> **Your task**
Reproduce verbatim the span of the items that opens with the line containing "This is an thing" and closes with the line containing "## Contributing". Include both boundary lines and nothing outside them.

Stored data entries

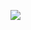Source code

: [![](http://img.youtube.com/vi/1MLJSgn-2Mw/0.jpg)](https://www.youtube.com/watch?v=1MLJSgn-2Mw&list=PLb6UbFXBdbCrvdXVgY_3jp5swtvW24fYv&index=1)
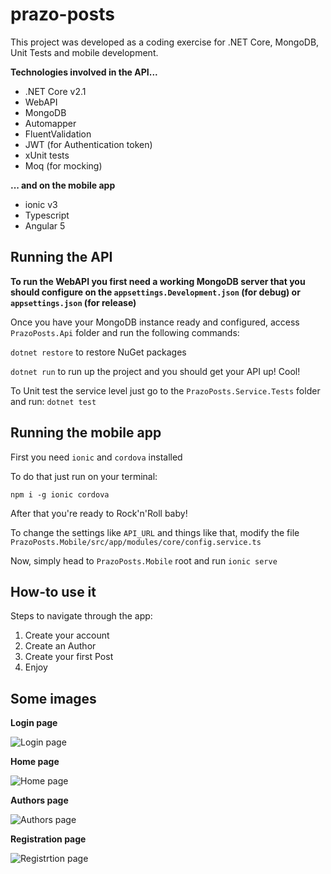 # prazo-posts
This project was developed as a coding exercise for .NET Core, MongoDB, Unit Tests and mobile development.

**Technologies involved in the API...**
*  .NET Core v2.1
*  WebAPI
*  MongoDB
*  Automapper
*  FluentValidation
*  JWT (for Authentication token)
*  xUnit tests
*  Moq (for mocking)

**... and on the mobile app**
*  ionic v3
*  Typescript
*  Angular 5



## Running the API

**To run the WebAPI you first need a working MongoDB server that you should configure on the `appsettings.Development.json` (for debug) or `appsettings.json` (for release)**

Once you have your MongoDB instance ready and configured, access `PrazoPosts.Api` folder and run the following commands:

`dotnet restore` to restore NuGet packages

`dotnet run` to run up the project and you should get your API up! Cool!


To Unit test the service level just go to  the `PrazoPosts.Service.Tests` folder and run: `dotnet test`


## Running the mobile app
First you need `ionic` and `cordova` installed

To do that just run on your terminal:

`npm i -g ionic cordova`

After that you're ready to Rock'n'Roll baby!

To change the settings like `API_URL` and things like that, modify the file `PrazoPosts.Mobile/src/app/modules/core/config.service.ts`

Now, simply head to `PrazoPosts.Mobile` root and run `ionic serve`

## How-to use it 
Steps to navigate through the app:
1. Create your account
2. Create an Author
3. Create your first Post
4. Enjoy

## Some images
**Login page**

![Login page](https://github.com/lscarneiro/prazo-posts/blob/master/readme-img/ogin-page.png)

**Home page**

![Home page](https://github.com/lscarneiro/prazo-posts/blob/master/readme-img/home-page.png)

**Authors page**

![Authors page](https://github.com/lscarneiro/prazo-posts/blob/master/readme-img/author-page.png)

**Registration page**

![Registrtion page](https://github.com/lscarneiro/prazo-posts/blob/master/readme-img/user-registration.png)
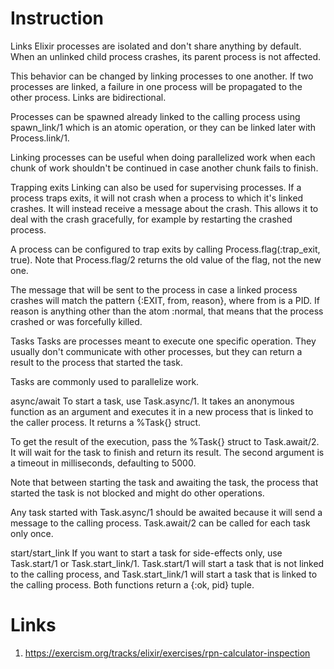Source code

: # Instruction
Links
Elixir processes are isolated and don't share anything by default. When an unlinked child process crashes, its parent process is not affected.

This behavior can be changed by linking processes to one another. If two processes are linked, a failure in one process will be propagated to the other process. Links are bidirectional.

Processes can be spawned already linked to the calling process using spawn_link/1 which is an atomic operation, or they can be linked later with Process.link/1.

Linking processes can be useful when doing parallelized work when each chunk of work shouldn't be continued in case another chunk fails to finish.

Trapping exits
Linking can also be used for supervising processes. If a process traps exits, it will not crash when a process to which it's linked crashes. It will instead receive a message about the crash. This allows it to deal with the crash gracefully, for example by restarting the crashed process.

A process can be configured to trap exits by calling Process.flag(:trap_exit, true). Note that Process.flag/2 returns the old value of the flag, not the new one.

The message that will be sent to the process in case a linked process crashes will match the pattern {:EXIT, from, reason}, where from is a PID. If reason is anything other than the atom :normal, that means that the process crashed or was forcefully killed.

Tasks
Tasks are processes meant to execute one specific operation. They usually don't communicate with other processes, but they can return a result to the process that started the task.

Tasks are commonly used to parallelize work.

async/await
To start a task, use Task.async/1. It takes an anonymous function as an argument and executes it in a new process that is linked to the caller process. It returns a %Task{} struct.

To get the result of the execution, pass the %Task{} struct to Task.await/2. It will wait for the task to finish and return its result. The second argument is a timeout in milliseconds, defaulting to 5000.

Note that between starting the task and awaiting the task, the process that started the task is not blocked and might do other operations.

Any task started with Task.async/1 should be awaited because it will send a message to the calling process. Task.await/2 can be called for each task only once.

start/start_link
If you want to start a task for side-effects only, use Task.start/1 or Task.start_link/1. Task.start/1 will start a task that is not linked to the calling process, and Task.start_link/1 will start a task that is linked to the calling process. Both functions return a {:ok, pid} tuple.

# Links
1. https://exercism.org/tracks/elixir/exercises/rpn-calculator-inspection
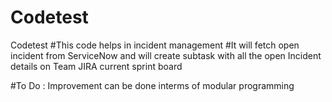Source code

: # Codetest
Codetest
#This code helps in incident management
#It will fetch open incident from ServiceNow and will create subtask with all the open Incident details on Team JIRA current sprint board

#To Do : Improvement can be done interms of modular programming 
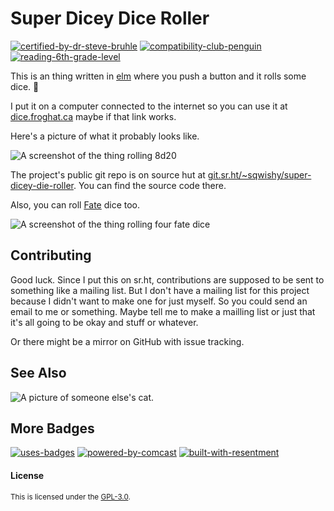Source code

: Super Dicey Dice Roller
=======================

[![certified-by-dr-steve-bruhle](https://forthebadge.com/images/badges/certified-steve-bruhle.svg)](https://forthebadge.com)
[![compatibility-club-penguin](https://forthebadge.com/images/badges/compatibility-club-penguin.svg)](https://forthebadge.com)
[![reading-6th-grade-level](https://forthebadge.com/images/badges/reading-6th-grade-level.svg)](https://forthebadge.com)

This is an thing written in [elm](https://elm-lang.org/) where you push a button and it rolls some dice. 🎲

I put it on a computer connected to the internet so you can use it at [dice.froghat.ca](https://dice.froghat.ca/) maybe if that link works.

Here's a picture of what it probably looks like.

![A screenshot of the thing rolling 8d20](https://dice.froghat.ca/preview.png)

The project's public git repo is on source hut at [git.sr.ht/~sqwishy/super-dicey-die-roller](https://git.sr.ht/~sqwishy/super-dicey-die-roller). You can find the source code there.

Also, you can roll [Fate](https://fate-srd.com/) dice too.

![A screenshot of the thing rolling four fate dice](https://dice.froghat.ca/preview-fate.png)

## Contributing

Good luck. Since I put this on sr.ht, contributions are supposed to be sent to something like a mailing list. But I don't have a mailing list for this project because I didn't want to make one for just myself. So you could send an email to me or something. Maybe tell me to make a mailling list or just that it's all going to be okay and stuff or whatever.

Or there might be a mirror on GitHub with issue tracking.

## See Also

![A picture of someone else's cat.](https://dice.froghat.ca/floof.jpg)

## More Badges

[![uses-badges](https://forthebadge.com/images/badges/uses-badges.svg)](https://forthebadge.com)
[![powered-by-comcast](https://forthebadge.com/images/badges/powered-by-comcast.svg)](https://forthebadge.com)
[![built-with-resentment](https://forthebadge.com/images/badges/built-with-resentment.svg)](https://forthebadge.com)

#### License

<small>This is licensed under the [GPL-3.0](https://www.gnu.org/licenses/gpl-3.0.en.html).</small>
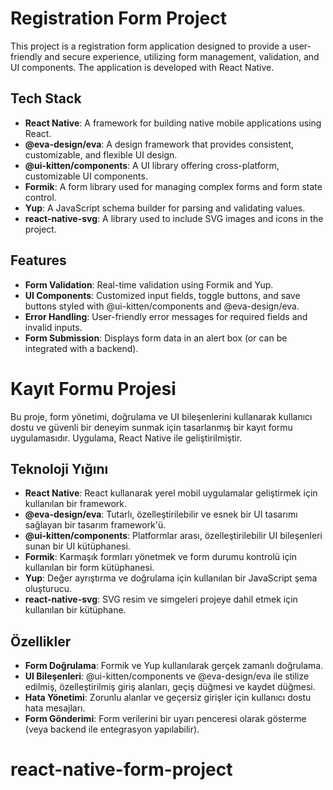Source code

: # Registration Form Project

This project is a registration form application designed to provide a user-friendly and secure experience, utilizing form management, validation, and UI components. The application is developed with React Native.

## Tech Stack

- **React Native**: A framework for building native mobile applications using React.
- **@eva-design/eva**: A design framework that provides consistent, customizable, and flexible UI design.
- **@ui-kitten/components**: A UI library offering cross-platform, customizable UI components.
- **Formik**: A form library used for managing complex forms and form state control.
- **Yup**: A JavaScript schema builder for parsing and validating values.
- **react-native-svg**: A library used to include SVG images and icons in the project.

## Features

- **Form Validation**: Real-time validation using Formik and Yup.
- **UI Components**: Customized input fields, toggle buttons, and save buttons styled with @ui-kitten/components and @eva-design/eva.
- **Error Handling**: User-friendly error messages for required fields and invalid inputs.
- **Form Submission**: Displays form data in an alert box (or can be integrated with a backend).


# Kayıt Formu Projesi

Bu proje, form yönetimi, doğrulama ve UI bileşenlerini kullanarak kullanıcı dostu ve güvenli bir deneyim sunmak için tasarlanmış bir kayıt formu uygulamasıdır. Uygulama, React Native ile geliştirilmiştir.

## Teknoloji Yığını

- **React Native**: React kullanarak yerel mobil uygulamalar geliştirmek için kullanılan bir framework.
- **@eva-design/eva**: Tutarlı, özelleştirilebilir ve esnek bir UI tasarımı sağlayan bir tasarım framework'ü.
- **@ui-kitten/components**: Platformlar arası, özelleştirilebilir UI bileşenleri sunan bir UI kütüphanesi.
- **Formik**: Karmaşık formları yönetmek ve form durumu kontrolü için kullanılan bir form kütüphanesi.
- **Yup**: Değer ayrıştırma ve doğrulama için kullanılan bir JavaScript şema oluşturucu.
- **react-native-svg**: SVG resim ve simgeleri projeye dahil etmek için kullanılan bir kütüphane.

## Özellikler

- **Form Doğrulama**: Formik ve Yup kullanılarak gerçek zamanlı doğrulama.
- **UI Bileşenleri**: @ui-kitten/components ve @eva-design/eva ile stilize edilmiş, özelleştirilmiş giriş alanları, geçiş düğmesi ve kaydet düğmesi.
- **Hata Yönetimi**: Zorunlu alanlar ve geçersiz girişler için kullanıcı dostu hata mesajları.
- **Form Gönderimi**: Form verilerini bir uyarı penceresi olarak gösterme (veya backend ile entegrasyon yapılabilir).
# react-native-form-project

> **Answer**
This is an thing written in [elm](https://elm-lang.org/) where you push a button and it rolls some dice. 🎲

I put it on a computer connected to the internet so you can use it at [dice.froghat.ca](https://dice.froghat.ca/) maybe if that link works.

Here's a picture of what it probably looks like.

![A screenshot of the thing rolling 8d20](https://dice.froghat.ca/preview.png)

The project's public git repo is on source hut at [git.sr.ht/~sqwishy/super-dicey-die-roller](https://git.sr.ht/~sqwishy/super-dicey-die-roller). You can find the source code there.

Also, you can roll [Fate](https://fate-srd.com/) dice too.

![A screenshot of the thing rolling four fate dice](https://dice.froghat.ca/preview-fate.png)

## Contributing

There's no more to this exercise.